REQUIREMENT => Leaving out all images, write out the records that follow exactly.

** Opening THE DATA block **

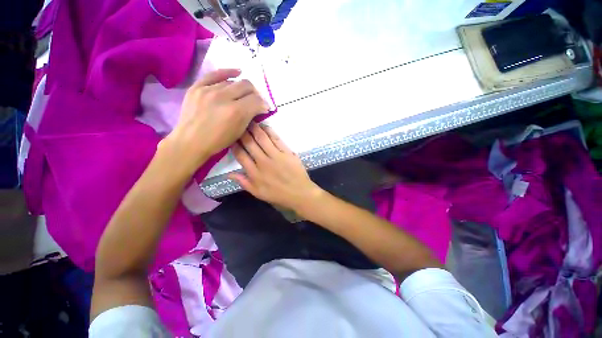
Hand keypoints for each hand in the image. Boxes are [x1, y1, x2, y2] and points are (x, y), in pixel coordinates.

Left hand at [163, 69, 269, 172]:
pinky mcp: (197, 86)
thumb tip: (260, 107)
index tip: (263, 108)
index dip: (263, 104)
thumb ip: (250, 116)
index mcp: (236, 112)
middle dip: (255, 93)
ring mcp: (208, 90)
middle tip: (254, 101)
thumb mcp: (239, 132)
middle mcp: (223, 97)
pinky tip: (237, 72)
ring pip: (233, 81)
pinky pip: (215, 74)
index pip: (256, 100)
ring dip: (242, 88)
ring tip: (242, 95)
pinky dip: (228, 72)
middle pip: (246, 86)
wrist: (191, 141)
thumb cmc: (218, 141)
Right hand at [230, 123, 323, 211]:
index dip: (234, 144)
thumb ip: (244, 183)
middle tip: (239, 123)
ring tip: (249, 120)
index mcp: (255, 173)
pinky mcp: (287, 152)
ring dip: (255, 128)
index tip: (231, 137)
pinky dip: (270, 131)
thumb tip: (228, 174)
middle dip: (243, 132)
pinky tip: (265, 126)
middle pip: (250, 143)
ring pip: (262, 138)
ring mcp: (276, 156)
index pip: (241, 155)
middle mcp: (263, 162)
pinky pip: (277, 139)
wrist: (300, 193)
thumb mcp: (258, 193)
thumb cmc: (278, 195)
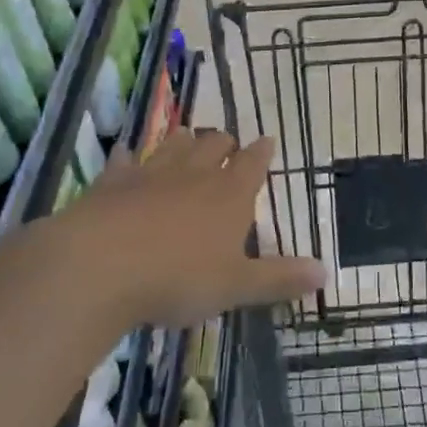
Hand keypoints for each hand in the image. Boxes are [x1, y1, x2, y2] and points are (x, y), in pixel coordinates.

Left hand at [45, 128, 324, 327]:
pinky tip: (128, 157)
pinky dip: (130, 158)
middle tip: (227, 146)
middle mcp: (194, 174)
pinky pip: (125, 160)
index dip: (261, 152)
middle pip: (214, 144)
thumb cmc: (179, 278)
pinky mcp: (112, 182)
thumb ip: (279, 278)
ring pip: (173, 144)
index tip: (267, 141)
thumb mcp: (236, 286)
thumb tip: (326, 273)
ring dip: (183, 141)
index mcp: (229, 195)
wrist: (101, 266)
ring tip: (186, 140)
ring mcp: (151, 173)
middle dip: (224, 143)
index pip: (253, 163)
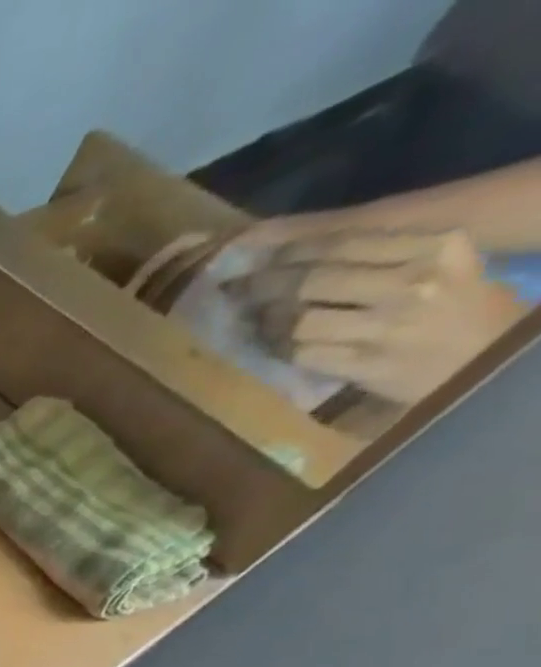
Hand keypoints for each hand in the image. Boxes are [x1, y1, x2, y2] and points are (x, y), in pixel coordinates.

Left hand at [226, 229, 526, 404]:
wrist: (487, 362)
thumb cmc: (462, 312)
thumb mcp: (442, 268)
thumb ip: (387, 259)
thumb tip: (309, 261)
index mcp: (436, 249)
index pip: (345, 244)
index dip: (292, 254)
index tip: (262, 261)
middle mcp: (412, 281)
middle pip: (313, 280)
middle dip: (265, 285)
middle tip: (238, 291)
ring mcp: (387, 325)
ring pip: (300, 319)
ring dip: (268, 322)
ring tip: (254, 321)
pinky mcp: (365, 363)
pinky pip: (302, 354)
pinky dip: (279, 350)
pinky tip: (272, 346)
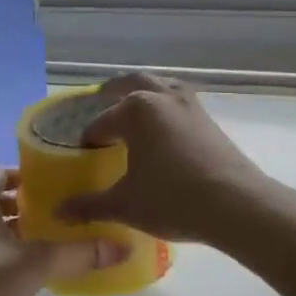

** Closing THE DATA block **

SOLUTION TO THIS PROBLEM =>
Hand keypoints for each hand in the image. Boxes are [x1, y1, x2, y2] and points are (x, y), in pixel coordinates.

Left hand at [163, 69, 269, 172]:
pinky mcp: (197, 86)
thumb tip: (260, 107)
index tip: (263, 108)
index dip: (263, 104)
thumb ip: (250, 116)
index mcp: (236, 112)
middle dip: (255, 93)
ring mcp: (208, 90)
middle tip: (254, 101)
thumb mcp: (239, 132)
middle mcp: (223, 97)
pinky tip: (237, 72)
ring pip: (233, 81)
pinky pip: (215, 74)
index pip: (256, 100)
ring dip: (242, 88)
ring tip: (242, 95)
pinky dip: (228, 72)
middle pip: (246, 86)
wrist: (191, 141)
thumb cmc: (218, 141)
Right hand at [230, 123, 323, 211]:
index dip: (234, 144)
thumb ip: (244, 183)
middle tip: (239, 123)
ring tip: (249, 120)
index mcp: (255, 173)
pinky mcp: (287, 152)
ring dip: (255, 128)
index tip: (231, 137)
pinky dip: (270, 131)
thumb tip: (228, 174)
middle dip: (243, 132)
pinky tip: (265, 126)
middle pip: (250, 143)
ring pip: (262, 138)
ring mcp: (276, 156)
index pip: (241, 155)
middle mcp: (263, 162)
pinky pip: (277, 139)
wrist: (300, 193)
thumb mcp: (258, 193)
thumb cmc: (278, 195)
Hand keypoints for each hand in the image. Boxes are [x1, y1, x2, y2] and points are (x, y), in pixel coordinates.

Left hand at [45, 128, 324, 327]:
pinky tip: (128, 157)
pinky dip: (130, 158)
middle tip: (227, 146)
middle mcp: (194, 174)
pinky pip: (125, 160)
index dip: (261, 152)
middle pip: (214, 144)
thumb cmc: (179, 278)
pinky mcp: (112, 182)
thumb ip: (279, 278)
ring pip: (173, 144)
index tip: (267, 141)
thumb mcp: (236, 286)
thumb tip: (326, 273)
ring dip: (183, 141)
index mcp: (229, 195)
wrist: (101, 266)
ring tip: (186, 140)
ring mcp: (151, 173)
middle dip: (224, 143)
index pip: (253, 163)
Hand keypoints for each hand in the image. Boxes are [x1, y1, x2, y2] and points are (x, y), in pixel coordinates.

Left hand at [226, 229, 526, 404]:
wrist: (487, 362)
thumb cmc: (462, 312)
thumb mcp: (442, 268)
thumb ip: (387, 259)
thumb tip: (309, 261)
index mcp: (436, 249)
index pip: (345, 244)
index dip: (292, 254)
index tip: (262, 261)
middle mcp: (412, 281)
middle pip: (313, 280)
middle dip: (265, 285)
middle tip: (238, 291)
ring mcp: (387, 325)
ring pip: (300, 319)
ring dip: (268, 322)
ring tip: (254, 321)
pinky mcp: (365, 363)
pinky pip: (302, 354)
pinky dip: (279, 350)
pinky tip: (272, 346)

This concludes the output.